The strain carries real consequences: delays in forensic interviews can affect the quality of evidence, the strength of prosecutions, and the long-term trauma experienced by child victims who are left waiting for answers.
What Happened
Across Oklahoma, Child Advocacy Centers (CACs) are reporting a dramatic increase in child sexual abuse cases, driven by both higher rates of reporting and a documented rise in incidents — particularly those involving online contact with minors.
Oklahoma operates 21 Child Advocacy Centers statewide, each designed around a single core principle: a child who has been sexually abused should only have to tell their story once. Rather than facing repeated questioning at police stations or government offices, children are brought into specially designed, child-focused environments where trained forensic interviewers collect testimony in a legally structured format.
“The goal is to gather accurate information while minimizing additional trauma,” said Kylie Turner, executive director at Abbott House in Norman, which serves Cleveland, McClain, and Garvin counties.
Children are referred to these centers only after law enforcement or the Department of Human Services has opened a case. The forensic interview — carefully controlled to preserve its integrity — becomes a cornerstone of any resulting criminal prosecution. But as caseloads surge, the capacity to conduct timely, high-quality interviews is being tested across the state.
By the Numbers
21 — The number of Child Advocacy Centers currently operating across Oklahoma.
$2.6 million to $5.8 million — State funding for CACs and multidisciplinary teams was more than doubled by the Oklahoma Legislature in 2023, with the increase taking effect in 2024, according to the Children’s Advocacy Centers of Oklahoma.
50 cases per week — Some centers are now processing approximately 50 cases per week, up from roughly 50 cases per month — representing a significant acceleration in caseload volume.
Staffing gaps persist — Despite the funding increase allowing centers to expand staff and services, providers say growing caseloads and increasingly complex investigations continue to outpace available resources.
Zoom Out
Oklahoma’s crisis reflects a broader national pattern. Child Advocacy Centers across the country have reported rising case volumes, with online exploitation emerging as a primary driver.
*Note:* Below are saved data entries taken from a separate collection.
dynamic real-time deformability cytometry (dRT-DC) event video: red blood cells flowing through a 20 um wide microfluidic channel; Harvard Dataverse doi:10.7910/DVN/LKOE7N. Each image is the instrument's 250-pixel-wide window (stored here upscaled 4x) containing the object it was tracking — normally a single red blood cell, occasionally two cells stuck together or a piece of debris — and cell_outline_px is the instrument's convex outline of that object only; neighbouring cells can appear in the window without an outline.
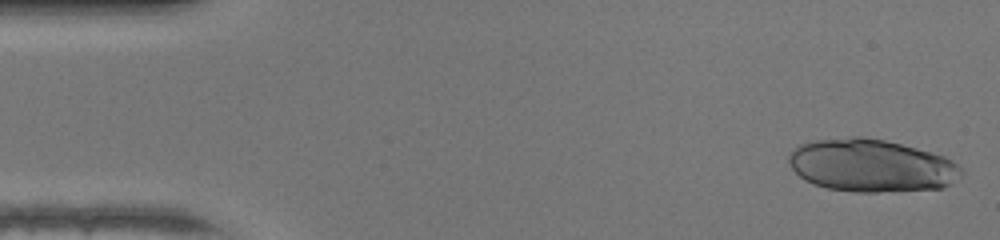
{"species": "human", "species_latin": "Homo sapiens", "temperature_condition": "warm", "stored_images_in_passage": 13, "camera_frame_rate_fps": 3000, "um_per_image_px": 0.085, "donor": {"sex": "female"}, "frame": {"image": 1, "passage_image": 1, "time_ms": 0.0, "image_size_px": [1000, 240], "cell_outline_px": [[964, 172], [960, 176], [944, 188], [876, 192], [856, 192], [828, 188], [804, 180], [792, 168], [788, 160], [788, 156], [800, 144], [816, 140], [852, 136], [860, 136], [884, 140], [916, 148], [944, 156], [952, 160]], "centroid_in_image_um": [74.06, 14.07], "position_along_channel_um": 10.9, "area_um2": 52.66}}
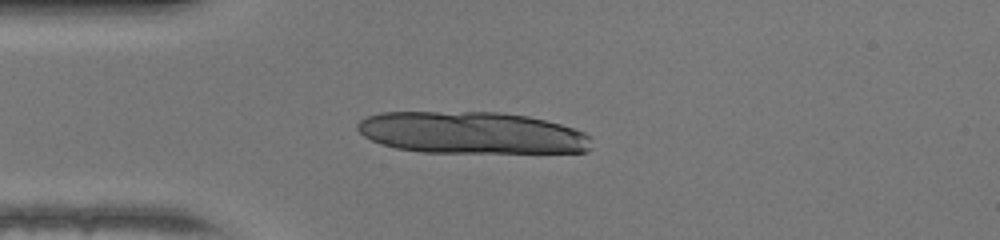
{"frame": {"image": 2, "passage_image": 11, "time_ms": 3.333, "image_size_px": [1000, 240], "cell_outline_px": [[588, 152], [420, 152], [396, 148], [380, 144], [364, 136], [356, 128], [356, 124], [360, 120], [368, 116], [380, 112], [500, 112], [528, 116], [560, 124], [584, 132], [588, 136]], "centroid_in_image_um": [40.02, 11.28], "position_along_channel_um": 45.0, "area_um2": 56.99}}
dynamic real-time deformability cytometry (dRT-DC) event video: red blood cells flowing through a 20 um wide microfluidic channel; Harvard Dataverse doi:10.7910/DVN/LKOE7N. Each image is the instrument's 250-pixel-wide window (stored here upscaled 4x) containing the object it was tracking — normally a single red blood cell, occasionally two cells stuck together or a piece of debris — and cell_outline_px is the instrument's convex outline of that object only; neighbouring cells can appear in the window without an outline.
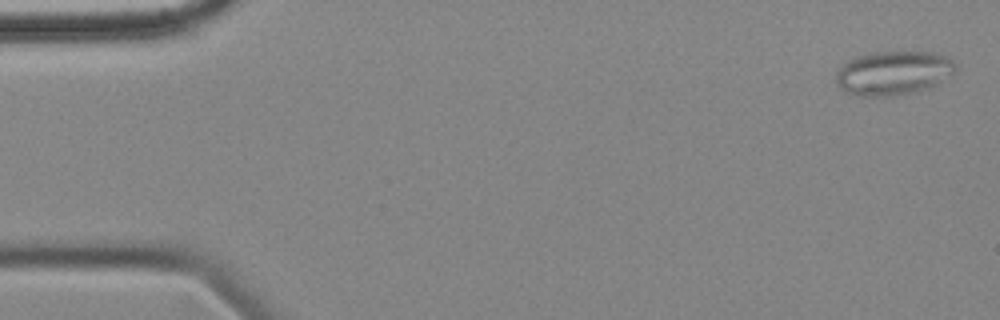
{"species": "common noctule bat (a hibernating species)", "species_latin": "Nyctalus noctula", "temperature_condition": "cold", "stored_images_in_passage": 5, "camera_frame_rate_fps": 3000, "um_per_image_px": 0.085, "animal": {"sex": "female", "body_mass_g": 18.4}, "frame": {"image": 1, "passage_image": 1, "time_ms": 0.0, "image_size_px": [1000, 320], "cell_outline_px": [[956, 68], [952, 72], [932, 88], [892, 96], [856, 96], [844, 92], [836, 84], [836, 72], [840, 64], [852, 56], [872, 52], [932, 52], [948, 56], [956, 64]], "centroid_in_image_um": [75.86, 6.2], "position_along_channel_um": 9.1, "area_um2": 31.15}}
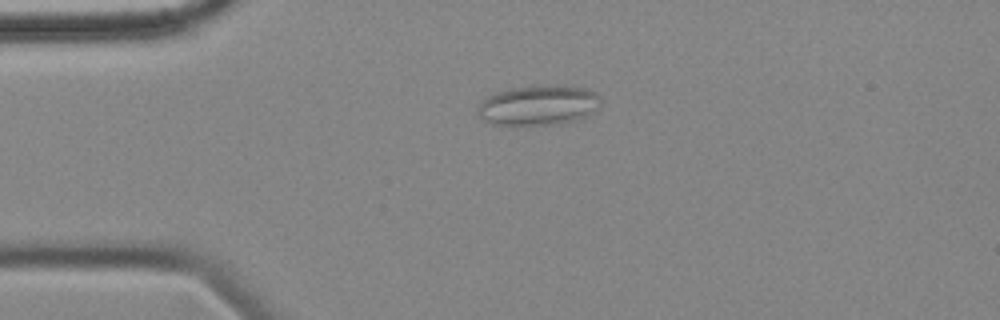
{"frame": {"image": 2, "passage_image": 4, "time_ms": 3.667, "image_size_px": [1000, 320], "cell_outline_px": [[600, 108], [580, 120], [560, 124], [492, 124], [484, 120], [476, 112], [480, 104], [488, 96], [496, 92], [512, 88], [544, 84], [564, 84], [588, 88], [596, 92], [600, 96]], "centroid_in_image_um": [45.86, 8.92], "position_along_channel_um": 39.1, "area_um2": 29.19}}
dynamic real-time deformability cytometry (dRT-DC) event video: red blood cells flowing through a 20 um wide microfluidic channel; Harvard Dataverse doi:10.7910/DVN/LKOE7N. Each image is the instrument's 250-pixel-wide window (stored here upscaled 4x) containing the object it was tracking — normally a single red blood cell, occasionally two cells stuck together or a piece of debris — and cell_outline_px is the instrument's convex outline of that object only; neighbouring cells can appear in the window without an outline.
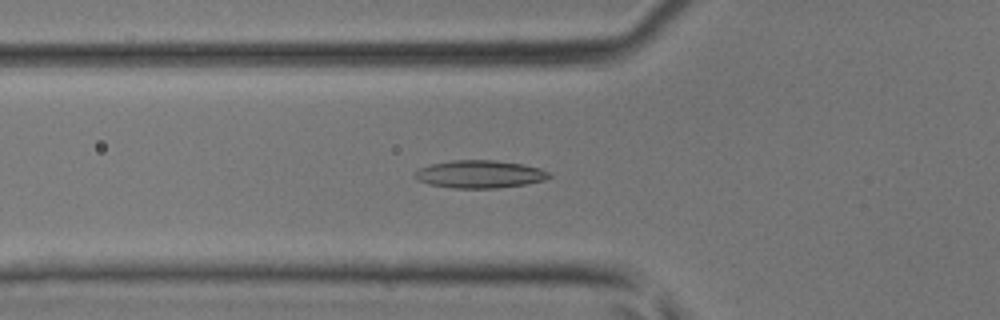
{"species": "common noctule bat (a hibernating species)", "species_latin": "Nyctalus noctula", "temperature_condition": "room temperature", "stored_images_in_passage": 44, "camera_frame_rate_fps": 3000, "um_per_image_px": 0.085, "animal": {"sex": "male", "body_mass_g": 17.9, "forearm_length_mm": 54.2}, "frame": {"image": 1, "passage_image": 16, "time_ms": 5.0, "image_size_px": [1000, 320], "cell_outline_px": [[552, 176], [544, 180], [524, 184], [496, 188], [456, 188], [428, 184], [416, 180], [412, 176], [412, 172], [420, 168], [432, 164], [452, 160], [496, 160], [524, 164], [540, 168], [552, 172]], "centroid_in_image_um": [40.77, 14.8], "position_along_channel_um": 85.0, "area_um2": 21.91}}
The proliferation of social media platforms and direct-messaging applications has significantly increased the exposure of minors to predatory contact, generating more law enforcement referrals and more victims in need of forensic services.
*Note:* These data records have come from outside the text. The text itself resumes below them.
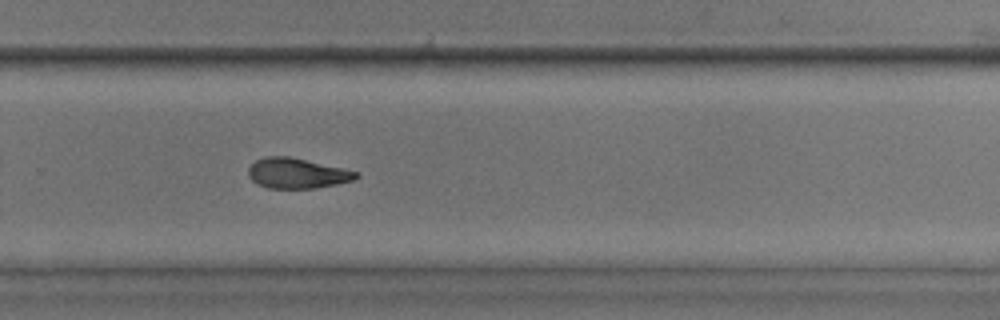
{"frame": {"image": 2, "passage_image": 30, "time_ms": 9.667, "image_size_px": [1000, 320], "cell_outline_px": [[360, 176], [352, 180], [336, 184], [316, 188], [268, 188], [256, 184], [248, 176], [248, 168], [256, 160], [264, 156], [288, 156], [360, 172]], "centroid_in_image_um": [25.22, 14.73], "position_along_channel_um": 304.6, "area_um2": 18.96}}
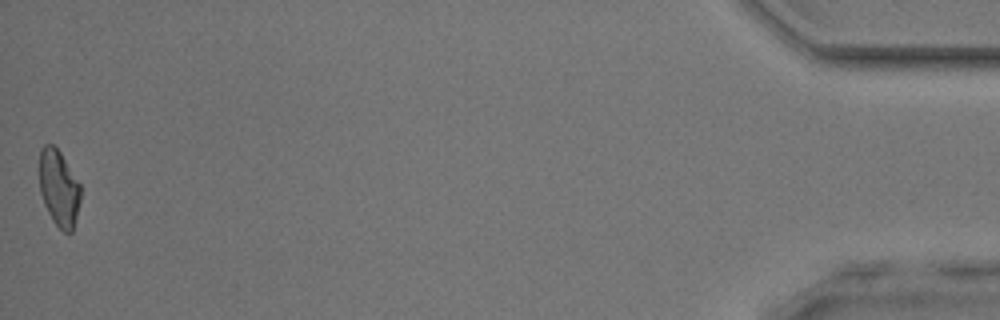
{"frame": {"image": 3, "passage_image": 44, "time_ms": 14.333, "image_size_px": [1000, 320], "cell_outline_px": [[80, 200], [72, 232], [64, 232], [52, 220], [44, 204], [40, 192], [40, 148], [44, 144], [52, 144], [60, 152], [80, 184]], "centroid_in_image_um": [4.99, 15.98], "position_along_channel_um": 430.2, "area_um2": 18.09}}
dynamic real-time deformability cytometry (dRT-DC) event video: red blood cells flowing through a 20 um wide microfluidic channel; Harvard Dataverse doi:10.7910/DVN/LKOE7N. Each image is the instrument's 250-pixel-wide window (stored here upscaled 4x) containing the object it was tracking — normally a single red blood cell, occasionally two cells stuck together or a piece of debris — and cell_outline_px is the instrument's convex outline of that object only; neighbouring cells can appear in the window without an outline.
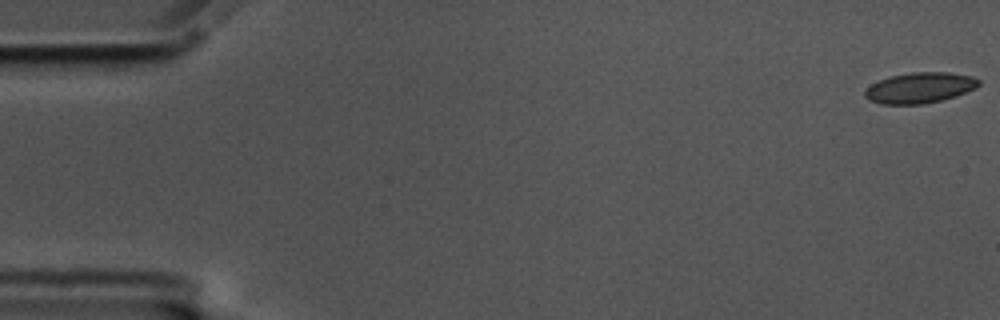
{"species": "common noctule bat (a hibernating species)", "species_latin": "Nyctalus noctula", "temperature_condition": "cold", "stored_images_in_passage": 15, "camera_frame_rate_fps": 3000, "um_per_image_px": 0.085, "animal": {"sex": "male", "body_mass_g": 17.5, "forearm_length_mm": 52.3}, "frame": {"image": 1, "passage_image": 1, "time_ms": 0.0, "image_size_px": [1000, 320], "cell_outline_px": [[980, 84], [976, 88], [956, 96], [940, 100], [920, 104], [880, 104], [868, 100], [864, 96], [864, 92], [872, 84], [880, 80], [892, 76], [912, 72], [948, 72], [972, 76], [980, 80]], "centroid_in_image_um": [78.2, 7.46], "position_along_channel_um": 6.8, "area_um2": 20.23}}
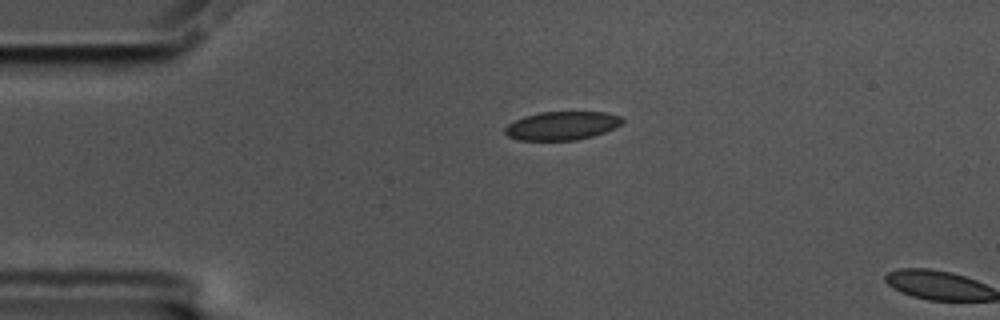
{"frame": {"image": 2, "passage_image": 13, "time_ms": 4.0, "image_size_px": [1000, 320], "cell_outline_px": [[624, 124], [616, 128], [592, 136], [576, 140], [516, 140], [508, 136], [504, 132], [504, 128], [508, 124], [524, 116], [540, 112], [608, 112], [620, 116], [624, 120]], "centroid_in_image_um": [47.79, 10.68], "position_along_channel_um": 37.2, "area_um2": 19.65}}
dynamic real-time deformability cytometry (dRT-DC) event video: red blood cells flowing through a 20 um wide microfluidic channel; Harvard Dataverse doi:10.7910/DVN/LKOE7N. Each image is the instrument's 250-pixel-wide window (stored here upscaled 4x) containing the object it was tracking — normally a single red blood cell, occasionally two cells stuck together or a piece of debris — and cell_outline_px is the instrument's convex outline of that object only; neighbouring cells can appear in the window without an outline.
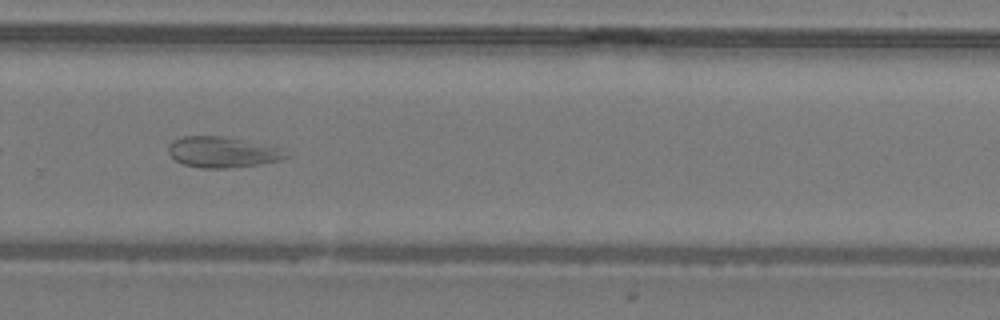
{"species": "common noctule bat (a hibernating species)", "species_latin": "Nyctalus noctula", "temperature_condition": "warm", "stored_images_in_passage": 29, "camera_frame_rate_fps": 3000, "um_per_image_px": 0.085, "animal": {"sex": "male", "body_mass_g": 19.2, "forearm_length_mm": 51.8}, "frame": {"image": 1, "passage_image": 17, "time_ms": 5.333, "image_size_px": [1000, 320], "cell_outline_px": [[292, 156], [280, 160], [260, 164], [228, 168], [200, 168], [184, 164], [176, 160], [168, 152], [168, 144], [172, 140], [184, 136], [224, 136], [284, 148], [292, 152]], "centroid_in_image_um": [18.99, 12.92], "position_along_channel_um": 310.8, "area_um2": 21.44}}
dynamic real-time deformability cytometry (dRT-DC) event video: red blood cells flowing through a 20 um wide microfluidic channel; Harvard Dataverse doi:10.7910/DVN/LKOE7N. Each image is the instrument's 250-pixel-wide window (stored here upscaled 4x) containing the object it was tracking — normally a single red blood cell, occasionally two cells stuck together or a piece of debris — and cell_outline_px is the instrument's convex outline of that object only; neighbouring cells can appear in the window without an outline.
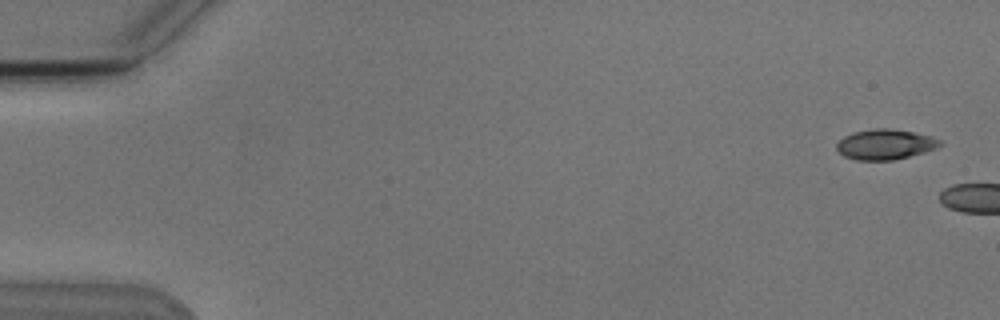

States are grappling with how to respond legislatively. California lawmakers recently advanced a bill to tighten parole rules for elderly sex offenders who victimized children, reflecting growing political pressure nationwide to strengthen accountability for crimes against minors at every stage of the criminal justice process.
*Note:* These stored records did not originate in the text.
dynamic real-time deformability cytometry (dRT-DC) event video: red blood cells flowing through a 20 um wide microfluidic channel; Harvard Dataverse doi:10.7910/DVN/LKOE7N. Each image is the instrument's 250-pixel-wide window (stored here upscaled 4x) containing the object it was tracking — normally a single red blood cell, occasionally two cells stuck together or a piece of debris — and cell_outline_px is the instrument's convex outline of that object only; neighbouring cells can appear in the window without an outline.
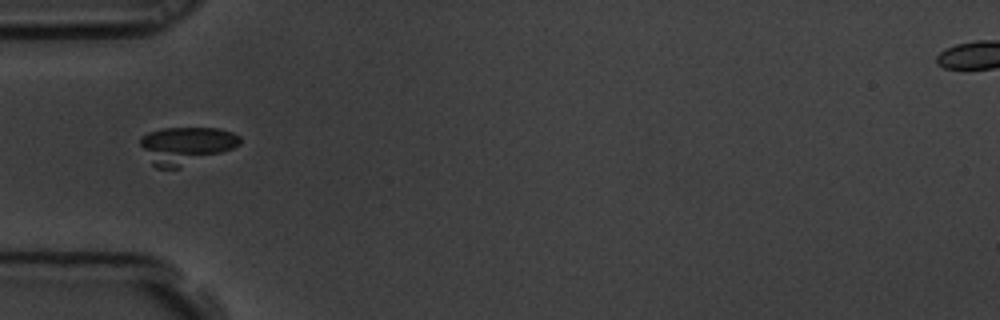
{"species": "common noctule bat (a hibernating species)", "species_latin": "Nyctalus noctula", "temperature_condition": "room temperature", "stored_images_in_passage": 10, "camera_frame_rate_fps": 3000, "um_per_image_px": 0.085, "animal": {"sex": "male", "body_mass_g": 19.5, "forearm_length_mm": 54.6}, "frame": {"image": 1, "passage_image": 6, "time_ms": 1.667, "image_size_px": [1000, 320], "cell_outline_px": [[240, 144], [232, 148], [180, 168], [156, 168], [152, 164], [140, 144], [140, 136], [148, 132], [164, 128], [220, 128], [232, 132], [240, 136]], "centroid_in_image_um": [15.79, 12.35], "position_along_channel_um": 69.2, "area_um2": 21.5}}
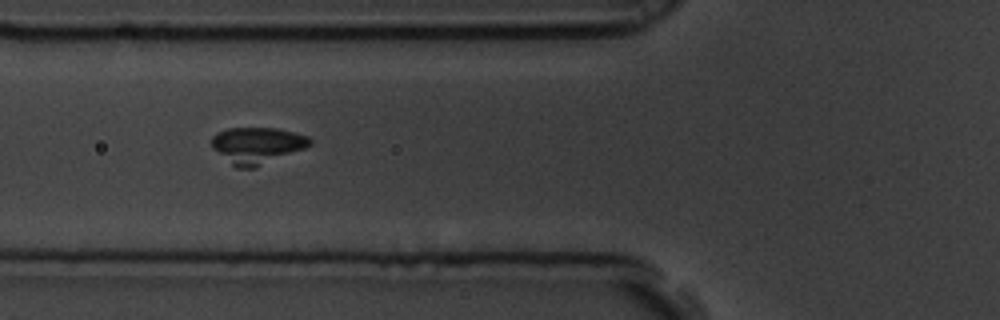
{"frame": {"image": 2, "passage_image": 7, "time_ms": 2.0, "image_size_px": [1000, 320], "cell_outline_px": [[312, 144], [304, 148], [256, 168], [236, 168], [212, 148], [212, 136], [216, 132], [228, 128], [276, 128], [308, 136], [312, 140]], "centroid_in_image_um": [21.83, 12.36], "position_along_channel_um": 104.0, "area_um2": 20.87}}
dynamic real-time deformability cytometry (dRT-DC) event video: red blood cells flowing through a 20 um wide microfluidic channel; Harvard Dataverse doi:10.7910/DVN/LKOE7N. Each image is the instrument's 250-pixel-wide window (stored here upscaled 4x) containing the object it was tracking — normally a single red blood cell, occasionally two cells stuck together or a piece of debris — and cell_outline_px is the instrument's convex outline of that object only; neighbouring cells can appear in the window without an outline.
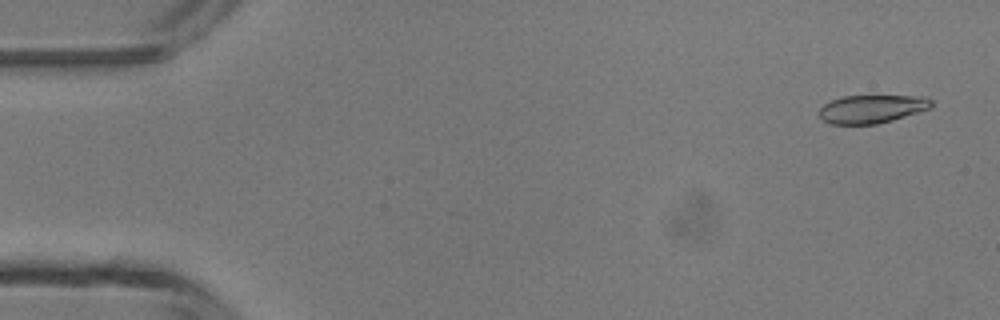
{"species": "common noctule bat (a hibernating species)", "species_latin": "Nyctalus noctula", "temperature_condition": "room temperature", "stored_images_in_passage": 46, "camera_frame_rate_fps": 3000, "um_per_image_px": 0.085, "animal": {"sex": "male", "body_mass_g": 13.3}, "frame": {"image": 1, "passage_image": 2, "time_ms": 0.333, "image_size_px": [1000, 320], "cell_outline_px": [[932, 108], [892, 120], [876, 124], [828, 124], [820, 116], [820, 108], [824, 104], [832, 100], [844, 96], [924, 96], [932, 100]], "centroid_in_image_um": [74.12, 9.26], "position_along_channel_um": 10.9, "area_um2": 18.38}}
Oklahoma’s funding increase in 2023 was notable — more than doubling state support for CACs — but providers say money alone has not been sufficient to keep pace with the speed and complexity of the current caseload surge.
What’s Next
Oklahoma’s CAC providers and child welfare advocates are expected to continue pressing state legislators for additional resources as caseloads show no signs of declining. The challenge ahead involves not only funding, but expanding the pipeline of trained forensic interviewers capable of conducting legally sound, trauma-informed interviews at scale.
Law enforcement agencies and the Department of Human Services will also face pressure to coordinate more efficiently with CACs as referral volumes climb. The integrity of forensic interviews — and the prosecutions that depend on them — hinges on maintaining structured, deliberate processes even as demand accelerates.
For Oklahoma families, the stakes are high. Delays or shortcuts in the forensic interview process can compromise cases against offenders and force children to relive their experiences through repeated questioning — the very outcome the CAC model was designed to prevent. Investigations into crimes against children, including high-profile cases such as the arrest of a Michigan woman’s husband in the Bahamas amid a criminal investigation, underscore the national urgency of protecting vulnerable victims and holding perpetrators accountable.